In our study most herbal users perceived that herbs were efficacious, and in some instances, more efficacious than conventional medicines. Our findings support our hypothesis that this perception of efficacy is a major contributing factor sustaining the use of this healthcare modality. The growing body of evidence-based research in the form of randomized controlled clinical trials should direct the proper use of herbs and should continue to receive support to validate (or otherwise) efficacy and determine safety. Unfortunately, most indigenous Caribbean herbs are not well investigated and this points to the urgent need for biomedical investigations to assess safety profile and efficacy of popular medicinal herbs.

Competing interests

The author(s) declare that they have no competing interests.

Authors' contributions

YNC was the P.I. and was responsible for the study concept, development of methodology, coordinating of the research activities, analyzing the data, and writing the manuscript. LB, AB, M-JF, NG, and MJ were involved in methodological development, data collection and data input. AS was involved in methodological development and data collection. JM-G was involved in methodological development, data collection, data input and statistical analysis. All authors read and approved the final manuscript.

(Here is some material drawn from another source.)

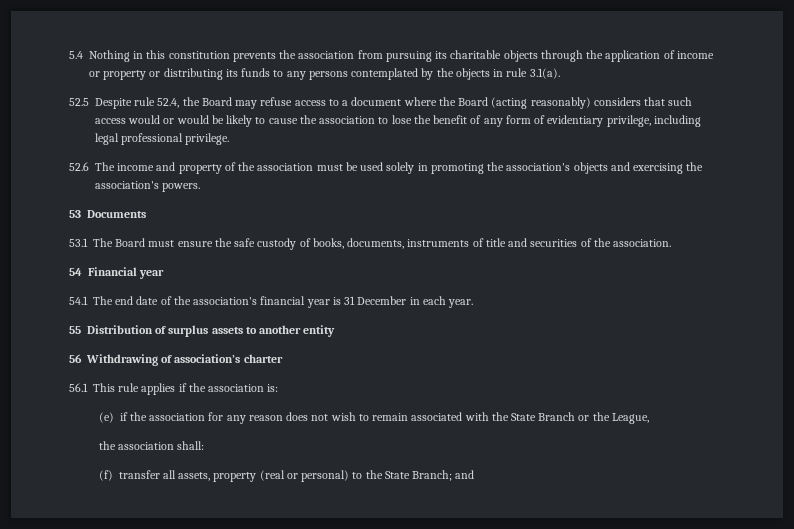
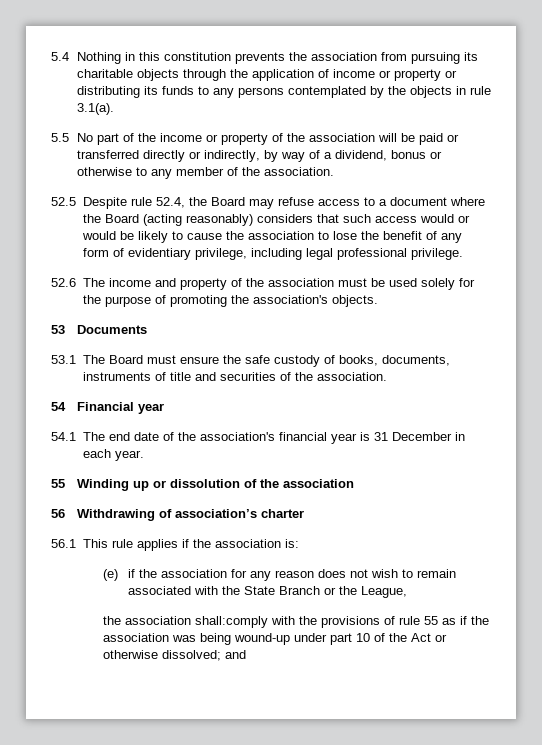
(560, 73) none -> [51,133,459,145] [76,150,442,162] [76,167,334,179] // 5.5 No part of the income or property of the association will be paid or transferred directly or indirectly, by way of a dividend, bonus or otherwise to any member of the association.
[417,162,704,174] [95,181,201,192] in promoting the association's objects and exercising the association's powers. -> [458,278,475,287] [82,295,378,307] for the purpose of promoting the association's objects.
[87,325,336,337] Distribution of surplus assets to another entity -> [76,479,354,491] Winding up or dissolution of the association
[177,441,205,450] [98,470,453,482] shall: // (f) transfer all assets, property (real or personal) to the State Branch; -> [194,616,489,628] [102,633,447,645] [102,650,221,661] shall:comply with the provisions of rule 55 as if the association was being wound-up under part 10 of the Act or otherwise dissolved;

We would like to express our gratitude to Dr. Celia Poon-King for epidemiological assistance, the County Medical Officers of Health Drs Ingrid Poon-King, Carl Ferdinand, Ian Popplewell, Anton Cumberbatch, Mohammed Rahaman, Randolph Phillip, Harry Singh, Selwyn Mohan and Ajodha

Rajnarinesingh. Dr. Compton Seaforth and Ms. Tricia Tikasingh were also helpful in giving guidance at the initial phases of the project. We also wish to acknowledge the nurses-in-charge at the various health centres who facilitated the research despite their heavy workload. Most importantly, we wish to thank all the patients who enthusiastically volunteered their time and information to enable us to complete this study.